### How to complete this task
For the listing below, return the line containing "C. System Health", the line containing "744 BUFFALO LAW REVIEW [Vol. 25", and all lines in between, exactly as written and nothing else.

= = =

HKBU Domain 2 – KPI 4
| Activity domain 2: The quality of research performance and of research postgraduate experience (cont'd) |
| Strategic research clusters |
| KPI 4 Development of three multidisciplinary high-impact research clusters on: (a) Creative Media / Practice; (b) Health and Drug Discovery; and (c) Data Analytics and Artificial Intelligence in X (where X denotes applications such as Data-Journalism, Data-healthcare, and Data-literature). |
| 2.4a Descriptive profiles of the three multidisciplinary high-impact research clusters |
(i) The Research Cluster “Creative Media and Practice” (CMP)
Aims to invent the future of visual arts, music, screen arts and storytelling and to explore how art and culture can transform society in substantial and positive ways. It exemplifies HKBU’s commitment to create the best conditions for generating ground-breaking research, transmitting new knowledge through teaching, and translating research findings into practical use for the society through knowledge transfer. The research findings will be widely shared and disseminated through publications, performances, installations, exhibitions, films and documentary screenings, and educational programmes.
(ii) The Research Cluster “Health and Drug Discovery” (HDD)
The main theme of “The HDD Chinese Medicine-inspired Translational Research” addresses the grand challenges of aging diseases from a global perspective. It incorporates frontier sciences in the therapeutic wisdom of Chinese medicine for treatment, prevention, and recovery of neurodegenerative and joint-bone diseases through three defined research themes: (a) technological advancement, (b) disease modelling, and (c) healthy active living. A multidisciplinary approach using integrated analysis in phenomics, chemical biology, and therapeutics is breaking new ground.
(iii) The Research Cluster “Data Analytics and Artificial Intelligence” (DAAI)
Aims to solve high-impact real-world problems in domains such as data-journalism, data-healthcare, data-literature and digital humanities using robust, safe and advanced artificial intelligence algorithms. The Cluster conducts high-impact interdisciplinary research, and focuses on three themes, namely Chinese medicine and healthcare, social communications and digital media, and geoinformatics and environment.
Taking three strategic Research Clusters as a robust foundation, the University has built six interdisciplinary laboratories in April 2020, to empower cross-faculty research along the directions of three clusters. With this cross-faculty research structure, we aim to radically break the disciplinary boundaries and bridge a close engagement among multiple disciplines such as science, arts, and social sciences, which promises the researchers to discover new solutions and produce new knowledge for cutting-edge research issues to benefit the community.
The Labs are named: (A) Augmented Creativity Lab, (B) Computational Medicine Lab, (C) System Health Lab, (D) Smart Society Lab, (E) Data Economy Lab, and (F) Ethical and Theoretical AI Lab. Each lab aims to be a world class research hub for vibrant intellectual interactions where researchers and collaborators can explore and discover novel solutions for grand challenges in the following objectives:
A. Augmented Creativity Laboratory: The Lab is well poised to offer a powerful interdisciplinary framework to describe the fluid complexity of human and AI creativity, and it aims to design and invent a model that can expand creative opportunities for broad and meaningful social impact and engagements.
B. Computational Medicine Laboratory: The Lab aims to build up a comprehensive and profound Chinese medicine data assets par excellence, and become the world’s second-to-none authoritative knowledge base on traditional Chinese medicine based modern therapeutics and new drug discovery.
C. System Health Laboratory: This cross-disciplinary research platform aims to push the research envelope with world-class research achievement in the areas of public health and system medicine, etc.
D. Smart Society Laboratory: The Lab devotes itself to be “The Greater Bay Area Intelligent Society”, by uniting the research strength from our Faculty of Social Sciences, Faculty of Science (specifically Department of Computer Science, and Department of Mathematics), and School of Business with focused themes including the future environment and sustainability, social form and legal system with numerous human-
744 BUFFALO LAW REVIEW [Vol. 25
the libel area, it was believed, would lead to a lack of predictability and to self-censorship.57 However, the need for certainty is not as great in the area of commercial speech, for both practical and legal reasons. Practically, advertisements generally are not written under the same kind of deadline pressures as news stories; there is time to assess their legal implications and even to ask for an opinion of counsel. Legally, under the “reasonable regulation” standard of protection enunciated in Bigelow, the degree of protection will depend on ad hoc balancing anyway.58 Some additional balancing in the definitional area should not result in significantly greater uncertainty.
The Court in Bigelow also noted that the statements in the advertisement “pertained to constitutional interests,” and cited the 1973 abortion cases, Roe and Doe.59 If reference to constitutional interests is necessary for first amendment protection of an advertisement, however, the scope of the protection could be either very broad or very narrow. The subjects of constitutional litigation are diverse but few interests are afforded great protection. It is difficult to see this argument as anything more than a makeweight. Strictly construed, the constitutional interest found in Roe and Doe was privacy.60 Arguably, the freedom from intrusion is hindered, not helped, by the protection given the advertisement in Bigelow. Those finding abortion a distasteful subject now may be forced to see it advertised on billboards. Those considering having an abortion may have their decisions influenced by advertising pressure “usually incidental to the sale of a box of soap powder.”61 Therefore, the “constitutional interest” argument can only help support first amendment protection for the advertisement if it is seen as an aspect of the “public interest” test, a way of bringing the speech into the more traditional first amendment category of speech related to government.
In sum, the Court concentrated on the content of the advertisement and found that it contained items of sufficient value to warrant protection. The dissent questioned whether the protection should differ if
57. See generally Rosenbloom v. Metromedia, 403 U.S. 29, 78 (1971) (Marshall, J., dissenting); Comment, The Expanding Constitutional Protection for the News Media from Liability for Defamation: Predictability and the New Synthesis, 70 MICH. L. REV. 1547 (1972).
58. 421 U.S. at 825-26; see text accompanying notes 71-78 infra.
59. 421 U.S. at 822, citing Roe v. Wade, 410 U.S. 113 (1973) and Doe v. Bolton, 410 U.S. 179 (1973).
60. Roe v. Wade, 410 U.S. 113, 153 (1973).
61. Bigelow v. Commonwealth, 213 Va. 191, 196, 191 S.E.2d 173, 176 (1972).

= = =

### Solution below
C. System Health Laboratory: This cross-disciplinary research platform aims to push the research envelope with world-class research achievement in the areas of public health and system medicine, etc.
D. Smart Society Laboratory: The Lab devotes itself to be “The Greater Bay Area Intelligent Society”, by uniting the research strength from our Faculty of Social Sciences, Faculty of Science (specifically Department of Computer Science, and Department of Mathematics), and School of Business with focused themes including the future environment and sustainability, social form and legal system with numerous human-
744 BUFFALO LAW REVIEW [Vol. 25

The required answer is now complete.